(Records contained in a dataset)
•••

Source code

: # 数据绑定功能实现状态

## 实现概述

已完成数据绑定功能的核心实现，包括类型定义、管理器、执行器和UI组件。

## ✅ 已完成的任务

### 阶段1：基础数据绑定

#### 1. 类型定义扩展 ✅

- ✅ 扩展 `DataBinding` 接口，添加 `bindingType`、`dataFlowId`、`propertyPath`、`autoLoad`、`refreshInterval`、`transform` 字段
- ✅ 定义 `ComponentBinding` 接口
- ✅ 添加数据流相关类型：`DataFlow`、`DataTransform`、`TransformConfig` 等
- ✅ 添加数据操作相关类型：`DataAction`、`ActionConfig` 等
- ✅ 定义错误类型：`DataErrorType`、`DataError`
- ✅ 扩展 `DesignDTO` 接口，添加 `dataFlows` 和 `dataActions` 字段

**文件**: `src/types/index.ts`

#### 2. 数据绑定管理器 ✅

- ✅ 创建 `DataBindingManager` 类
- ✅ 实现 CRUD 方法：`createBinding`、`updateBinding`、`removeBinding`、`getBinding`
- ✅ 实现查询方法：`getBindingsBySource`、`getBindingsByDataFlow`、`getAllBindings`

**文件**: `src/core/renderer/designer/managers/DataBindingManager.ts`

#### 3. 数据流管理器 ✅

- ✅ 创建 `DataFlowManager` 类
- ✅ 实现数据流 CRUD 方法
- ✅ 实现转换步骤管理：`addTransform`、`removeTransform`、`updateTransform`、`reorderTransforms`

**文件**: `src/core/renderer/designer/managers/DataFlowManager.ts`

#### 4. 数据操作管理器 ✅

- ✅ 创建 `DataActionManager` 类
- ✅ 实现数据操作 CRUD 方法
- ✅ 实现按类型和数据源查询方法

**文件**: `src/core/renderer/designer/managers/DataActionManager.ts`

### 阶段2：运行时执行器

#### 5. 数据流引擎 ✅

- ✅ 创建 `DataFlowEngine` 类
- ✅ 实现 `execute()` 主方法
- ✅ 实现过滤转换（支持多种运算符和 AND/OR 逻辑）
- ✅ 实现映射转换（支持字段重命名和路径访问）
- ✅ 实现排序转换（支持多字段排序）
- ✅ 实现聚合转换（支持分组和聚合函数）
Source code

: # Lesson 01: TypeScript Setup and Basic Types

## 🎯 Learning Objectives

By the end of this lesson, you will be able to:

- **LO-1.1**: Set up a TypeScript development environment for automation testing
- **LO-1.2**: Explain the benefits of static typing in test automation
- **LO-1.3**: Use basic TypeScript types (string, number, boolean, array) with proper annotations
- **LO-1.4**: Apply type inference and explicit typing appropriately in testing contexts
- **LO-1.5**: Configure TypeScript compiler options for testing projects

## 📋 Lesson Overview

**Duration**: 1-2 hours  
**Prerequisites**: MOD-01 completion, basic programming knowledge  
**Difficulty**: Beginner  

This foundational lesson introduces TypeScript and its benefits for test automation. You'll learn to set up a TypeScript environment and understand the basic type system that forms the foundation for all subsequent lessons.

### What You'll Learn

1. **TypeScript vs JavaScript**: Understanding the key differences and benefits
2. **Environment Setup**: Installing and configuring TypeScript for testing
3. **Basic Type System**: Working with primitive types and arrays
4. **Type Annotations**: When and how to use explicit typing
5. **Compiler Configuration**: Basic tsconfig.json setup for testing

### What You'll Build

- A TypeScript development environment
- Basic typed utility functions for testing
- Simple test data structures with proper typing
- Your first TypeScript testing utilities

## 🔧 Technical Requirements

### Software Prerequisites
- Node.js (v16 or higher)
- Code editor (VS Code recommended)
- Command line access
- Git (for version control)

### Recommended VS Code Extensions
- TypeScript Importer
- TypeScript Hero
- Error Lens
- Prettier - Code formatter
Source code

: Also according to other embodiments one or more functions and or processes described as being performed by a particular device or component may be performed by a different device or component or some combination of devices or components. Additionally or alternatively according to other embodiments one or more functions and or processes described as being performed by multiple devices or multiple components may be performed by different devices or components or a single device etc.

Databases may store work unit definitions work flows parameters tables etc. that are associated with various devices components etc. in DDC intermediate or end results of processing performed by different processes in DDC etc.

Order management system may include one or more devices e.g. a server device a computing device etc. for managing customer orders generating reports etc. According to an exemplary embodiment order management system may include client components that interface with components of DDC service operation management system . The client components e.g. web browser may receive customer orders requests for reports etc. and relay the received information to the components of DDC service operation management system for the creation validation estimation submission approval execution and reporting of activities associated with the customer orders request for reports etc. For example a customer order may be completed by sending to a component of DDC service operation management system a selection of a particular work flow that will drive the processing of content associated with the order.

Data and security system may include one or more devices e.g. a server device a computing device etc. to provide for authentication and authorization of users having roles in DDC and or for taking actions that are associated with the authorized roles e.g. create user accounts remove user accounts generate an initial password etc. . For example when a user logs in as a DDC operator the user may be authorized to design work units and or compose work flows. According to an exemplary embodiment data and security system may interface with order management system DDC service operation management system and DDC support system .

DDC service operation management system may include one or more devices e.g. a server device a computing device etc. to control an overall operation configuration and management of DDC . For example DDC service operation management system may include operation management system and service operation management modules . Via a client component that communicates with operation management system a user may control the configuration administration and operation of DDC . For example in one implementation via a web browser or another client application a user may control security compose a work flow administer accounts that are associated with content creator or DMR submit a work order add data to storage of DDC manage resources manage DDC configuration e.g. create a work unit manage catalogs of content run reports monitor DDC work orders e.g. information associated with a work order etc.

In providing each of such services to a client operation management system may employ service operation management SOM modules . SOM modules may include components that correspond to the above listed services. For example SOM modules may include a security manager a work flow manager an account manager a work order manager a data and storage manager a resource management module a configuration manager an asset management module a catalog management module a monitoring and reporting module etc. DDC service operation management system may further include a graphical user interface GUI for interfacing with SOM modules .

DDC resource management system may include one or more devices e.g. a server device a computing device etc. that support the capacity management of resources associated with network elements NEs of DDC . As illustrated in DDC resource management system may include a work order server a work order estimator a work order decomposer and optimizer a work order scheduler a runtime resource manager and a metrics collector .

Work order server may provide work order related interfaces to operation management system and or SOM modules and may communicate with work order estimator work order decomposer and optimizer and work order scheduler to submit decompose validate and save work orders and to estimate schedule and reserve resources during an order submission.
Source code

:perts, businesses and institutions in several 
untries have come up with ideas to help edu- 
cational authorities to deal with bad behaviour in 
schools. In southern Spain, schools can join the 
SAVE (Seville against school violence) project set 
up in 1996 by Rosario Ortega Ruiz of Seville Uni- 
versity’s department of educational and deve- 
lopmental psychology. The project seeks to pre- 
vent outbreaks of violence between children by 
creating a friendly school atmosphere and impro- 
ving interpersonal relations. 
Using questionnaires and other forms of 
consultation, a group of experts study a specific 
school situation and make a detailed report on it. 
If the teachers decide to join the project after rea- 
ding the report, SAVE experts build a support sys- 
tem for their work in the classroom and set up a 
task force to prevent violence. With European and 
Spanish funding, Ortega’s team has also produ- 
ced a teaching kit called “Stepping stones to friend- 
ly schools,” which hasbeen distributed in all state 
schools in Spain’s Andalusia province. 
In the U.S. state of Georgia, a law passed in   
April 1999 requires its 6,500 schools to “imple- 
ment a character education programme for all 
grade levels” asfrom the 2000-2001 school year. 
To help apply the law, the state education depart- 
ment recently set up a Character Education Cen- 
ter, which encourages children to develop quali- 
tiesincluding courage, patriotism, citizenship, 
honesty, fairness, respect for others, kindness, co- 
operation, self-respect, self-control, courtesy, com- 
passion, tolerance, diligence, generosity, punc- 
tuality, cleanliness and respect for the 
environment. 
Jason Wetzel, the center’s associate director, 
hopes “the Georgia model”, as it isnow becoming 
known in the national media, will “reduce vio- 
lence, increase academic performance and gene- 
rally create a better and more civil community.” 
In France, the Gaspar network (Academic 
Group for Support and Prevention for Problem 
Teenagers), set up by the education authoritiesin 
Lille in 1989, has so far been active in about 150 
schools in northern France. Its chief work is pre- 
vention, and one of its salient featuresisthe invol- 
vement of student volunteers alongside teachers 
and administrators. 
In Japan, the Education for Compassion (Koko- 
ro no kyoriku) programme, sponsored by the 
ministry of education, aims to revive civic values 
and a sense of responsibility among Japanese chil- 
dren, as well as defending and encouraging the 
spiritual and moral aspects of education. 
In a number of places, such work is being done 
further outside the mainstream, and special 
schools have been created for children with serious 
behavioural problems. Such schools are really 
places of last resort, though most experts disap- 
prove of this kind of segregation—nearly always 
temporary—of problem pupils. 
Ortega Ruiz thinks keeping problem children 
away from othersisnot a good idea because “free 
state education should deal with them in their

•••

_TO DO_.
Could you set down, word for word, only the lines above from the line with "Order management system may include one" to the line with "Data and security system may include", including both?

_RESPONSE TO THIS TASK_.
Order management system may include one or more devices e.g. a server device a computing device etc. for managing customer orders generating reports etc. According to an exemplary embodiment order management system may include client components that interface with components of DDC service operation management system . The client components e.g. web browser may receive customer orders requests for reports etc. and relay the received information to the components of DDC service operation management system for the creation validation estimation submission approval execution and reporting of activities associated with the customer orders request for reports etc. For example a customer order may be completed by sending to a component of DDC service operation management system a selection of a particular work flow that will drive the processing of content associated with the order.

Data and security system may include one or more devices e.g. a server device a computing device etc. to provide for authentication and authorization of users having roles in DDC and or for taking actions that are associated with the authorized roles e.g. create user accounts remove user accounts generate an initial password etc. . For example when a user logs in as a DDC operator the user may be authorized to design work units and or compose work flows. According to an exemplary embodiment data and security system may interface with order management system DDC service operation management system and DDC support system .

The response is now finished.